Aim of the task
Considering every line below, count those with the word "address" and give only the result.

Task inputs
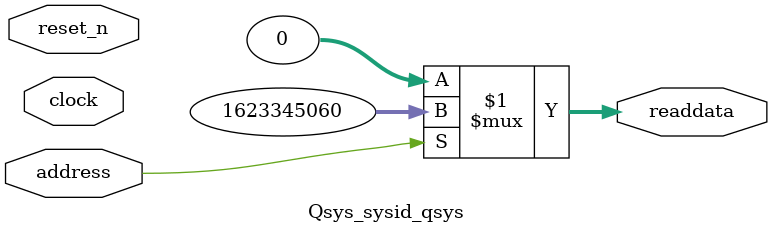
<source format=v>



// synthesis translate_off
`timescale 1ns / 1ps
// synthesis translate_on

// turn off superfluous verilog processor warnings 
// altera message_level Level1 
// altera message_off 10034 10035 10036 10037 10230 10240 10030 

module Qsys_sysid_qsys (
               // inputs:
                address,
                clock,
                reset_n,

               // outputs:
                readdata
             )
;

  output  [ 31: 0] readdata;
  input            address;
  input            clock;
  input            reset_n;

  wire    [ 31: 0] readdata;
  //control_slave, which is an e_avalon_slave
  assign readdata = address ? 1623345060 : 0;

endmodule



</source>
* * *
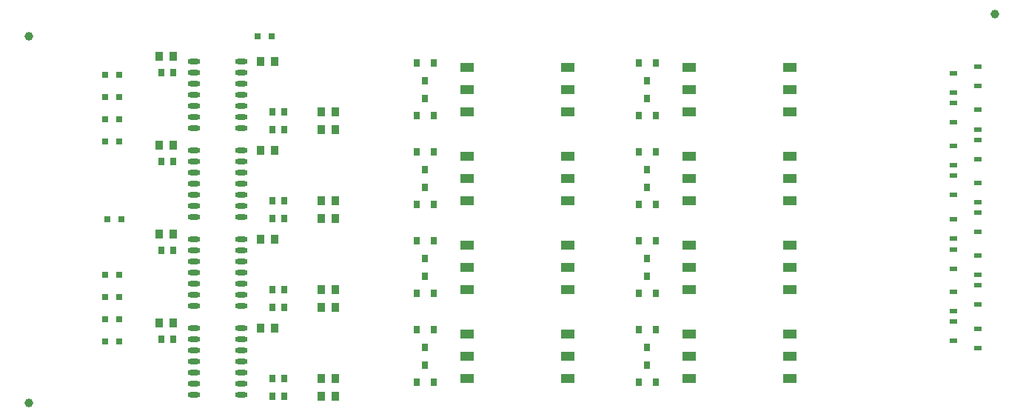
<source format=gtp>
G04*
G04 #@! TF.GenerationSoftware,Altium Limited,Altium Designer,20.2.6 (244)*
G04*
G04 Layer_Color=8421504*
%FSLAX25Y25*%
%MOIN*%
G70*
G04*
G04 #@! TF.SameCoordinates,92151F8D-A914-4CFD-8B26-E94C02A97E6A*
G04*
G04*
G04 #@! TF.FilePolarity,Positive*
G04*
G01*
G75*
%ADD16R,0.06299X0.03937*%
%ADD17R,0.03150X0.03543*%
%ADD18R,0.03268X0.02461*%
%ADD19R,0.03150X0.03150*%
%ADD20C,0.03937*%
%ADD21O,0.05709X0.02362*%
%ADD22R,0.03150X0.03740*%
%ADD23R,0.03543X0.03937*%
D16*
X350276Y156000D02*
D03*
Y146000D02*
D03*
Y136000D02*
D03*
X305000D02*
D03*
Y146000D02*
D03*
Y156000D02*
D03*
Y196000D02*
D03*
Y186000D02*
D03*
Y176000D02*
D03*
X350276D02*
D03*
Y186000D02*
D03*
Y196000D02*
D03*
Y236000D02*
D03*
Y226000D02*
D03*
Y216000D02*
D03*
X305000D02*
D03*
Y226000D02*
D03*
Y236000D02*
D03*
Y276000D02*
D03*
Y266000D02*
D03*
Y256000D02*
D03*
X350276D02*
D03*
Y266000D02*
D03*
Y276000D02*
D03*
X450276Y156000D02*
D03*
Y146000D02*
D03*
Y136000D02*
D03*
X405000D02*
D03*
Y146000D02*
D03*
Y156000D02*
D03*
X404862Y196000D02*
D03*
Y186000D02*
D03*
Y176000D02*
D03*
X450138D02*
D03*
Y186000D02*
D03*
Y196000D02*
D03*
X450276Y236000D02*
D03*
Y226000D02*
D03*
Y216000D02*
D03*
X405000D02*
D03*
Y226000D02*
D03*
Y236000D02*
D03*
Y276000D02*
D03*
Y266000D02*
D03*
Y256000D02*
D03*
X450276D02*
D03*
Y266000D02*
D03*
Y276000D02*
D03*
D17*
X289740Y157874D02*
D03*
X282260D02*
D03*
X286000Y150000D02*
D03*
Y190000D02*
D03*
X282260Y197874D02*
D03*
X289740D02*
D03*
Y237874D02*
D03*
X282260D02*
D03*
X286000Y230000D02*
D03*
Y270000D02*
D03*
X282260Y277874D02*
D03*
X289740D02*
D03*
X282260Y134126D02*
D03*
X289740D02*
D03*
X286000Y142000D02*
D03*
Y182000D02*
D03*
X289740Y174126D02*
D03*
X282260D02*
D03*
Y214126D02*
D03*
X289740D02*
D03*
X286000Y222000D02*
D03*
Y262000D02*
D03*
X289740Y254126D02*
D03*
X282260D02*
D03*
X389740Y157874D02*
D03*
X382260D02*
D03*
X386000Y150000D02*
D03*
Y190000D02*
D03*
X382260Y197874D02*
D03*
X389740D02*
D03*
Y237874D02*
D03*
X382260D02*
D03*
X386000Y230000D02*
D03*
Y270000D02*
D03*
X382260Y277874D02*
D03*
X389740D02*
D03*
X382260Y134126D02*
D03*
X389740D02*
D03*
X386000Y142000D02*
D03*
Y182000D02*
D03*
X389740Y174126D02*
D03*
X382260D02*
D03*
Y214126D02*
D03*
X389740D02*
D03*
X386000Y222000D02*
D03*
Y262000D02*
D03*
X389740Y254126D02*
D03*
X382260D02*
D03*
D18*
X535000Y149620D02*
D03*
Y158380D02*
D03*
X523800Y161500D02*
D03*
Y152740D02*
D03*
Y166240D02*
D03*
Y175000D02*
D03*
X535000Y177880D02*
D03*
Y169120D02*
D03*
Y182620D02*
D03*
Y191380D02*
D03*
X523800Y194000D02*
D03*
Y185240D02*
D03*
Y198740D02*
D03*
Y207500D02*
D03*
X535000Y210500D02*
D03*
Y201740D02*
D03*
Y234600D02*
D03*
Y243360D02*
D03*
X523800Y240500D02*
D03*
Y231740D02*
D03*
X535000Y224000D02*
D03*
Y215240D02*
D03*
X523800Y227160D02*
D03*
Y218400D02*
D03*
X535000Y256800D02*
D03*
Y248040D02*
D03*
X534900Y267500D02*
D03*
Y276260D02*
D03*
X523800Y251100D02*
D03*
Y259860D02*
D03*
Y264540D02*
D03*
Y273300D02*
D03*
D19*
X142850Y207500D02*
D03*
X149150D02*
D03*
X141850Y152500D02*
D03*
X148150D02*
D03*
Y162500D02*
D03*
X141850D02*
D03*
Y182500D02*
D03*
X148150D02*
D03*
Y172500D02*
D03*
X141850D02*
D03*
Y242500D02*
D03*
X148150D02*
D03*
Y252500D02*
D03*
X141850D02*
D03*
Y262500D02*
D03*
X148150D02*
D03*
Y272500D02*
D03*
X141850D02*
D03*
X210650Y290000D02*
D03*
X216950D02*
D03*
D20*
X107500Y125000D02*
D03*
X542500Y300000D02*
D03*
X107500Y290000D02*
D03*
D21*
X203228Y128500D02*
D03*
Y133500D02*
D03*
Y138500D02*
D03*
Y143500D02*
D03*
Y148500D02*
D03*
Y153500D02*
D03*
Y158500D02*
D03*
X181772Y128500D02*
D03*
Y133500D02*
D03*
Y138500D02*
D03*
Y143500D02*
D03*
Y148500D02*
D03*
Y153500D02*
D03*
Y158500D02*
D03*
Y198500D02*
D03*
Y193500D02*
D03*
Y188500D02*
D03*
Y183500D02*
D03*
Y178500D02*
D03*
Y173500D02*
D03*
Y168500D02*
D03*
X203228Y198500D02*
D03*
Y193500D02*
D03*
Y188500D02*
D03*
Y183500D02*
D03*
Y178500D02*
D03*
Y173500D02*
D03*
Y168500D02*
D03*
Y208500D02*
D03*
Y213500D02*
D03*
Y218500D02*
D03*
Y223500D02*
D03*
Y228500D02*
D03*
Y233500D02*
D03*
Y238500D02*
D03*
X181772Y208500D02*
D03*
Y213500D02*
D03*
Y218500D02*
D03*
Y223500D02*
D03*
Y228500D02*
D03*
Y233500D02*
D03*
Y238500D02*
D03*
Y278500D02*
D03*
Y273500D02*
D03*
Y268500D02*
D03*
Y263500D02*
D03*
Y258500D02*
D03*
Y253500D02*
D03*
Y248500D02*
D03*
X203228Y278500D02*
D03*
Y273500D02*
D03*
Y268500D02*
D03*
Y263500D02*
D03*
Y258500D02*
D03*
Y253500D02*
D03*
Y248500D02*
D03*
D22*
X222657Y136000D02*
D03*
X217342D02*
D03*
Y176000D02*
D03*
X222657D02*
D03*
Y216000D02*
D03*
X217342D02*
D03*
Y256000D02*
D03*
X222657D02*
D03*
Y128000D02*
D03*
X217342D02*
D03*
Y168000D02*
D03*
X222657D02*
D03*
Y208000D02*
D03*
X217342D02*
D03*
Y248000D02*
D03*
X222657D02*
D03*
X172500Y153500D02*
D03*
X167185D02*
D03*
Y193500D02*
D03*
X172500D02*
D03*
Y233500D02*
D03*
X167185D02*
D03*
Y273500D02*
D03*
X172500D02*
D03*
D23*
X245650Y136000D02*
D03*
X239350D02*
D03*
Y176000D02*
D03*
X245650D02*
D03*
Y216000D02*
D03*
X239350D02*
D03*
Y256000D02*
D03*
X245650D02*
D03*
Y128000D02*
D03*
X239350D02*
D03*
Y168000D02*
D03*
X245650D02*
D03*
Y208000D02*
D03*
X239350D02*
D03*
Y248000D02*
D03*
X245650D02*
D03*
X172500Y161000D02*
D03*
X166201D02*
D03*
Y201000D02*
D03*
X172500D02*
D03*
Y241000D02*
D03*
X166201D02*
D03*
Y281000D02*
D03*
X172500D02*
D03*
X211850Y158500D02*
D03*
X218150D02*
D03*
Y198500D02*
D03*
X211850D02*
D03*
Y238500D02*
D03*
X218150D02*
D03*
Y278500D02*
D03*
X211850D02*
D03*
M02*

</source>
...
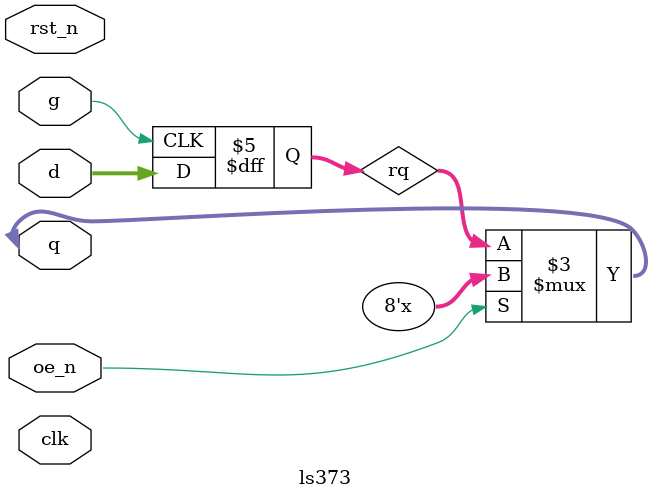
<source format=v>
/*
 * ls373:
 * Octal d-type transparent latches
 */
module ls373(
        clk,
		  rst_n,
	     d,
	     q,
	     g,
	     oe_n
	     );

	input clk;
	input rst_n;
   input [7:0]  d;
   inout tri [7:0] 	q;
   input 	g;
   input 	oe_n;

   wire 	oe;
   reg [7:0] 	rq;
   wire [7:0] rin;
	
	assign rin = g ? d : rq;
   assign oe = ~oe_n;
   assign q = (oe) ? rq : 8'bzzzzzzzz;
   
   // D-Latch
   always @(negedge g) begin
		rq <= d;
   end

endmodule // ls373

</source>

Solution
3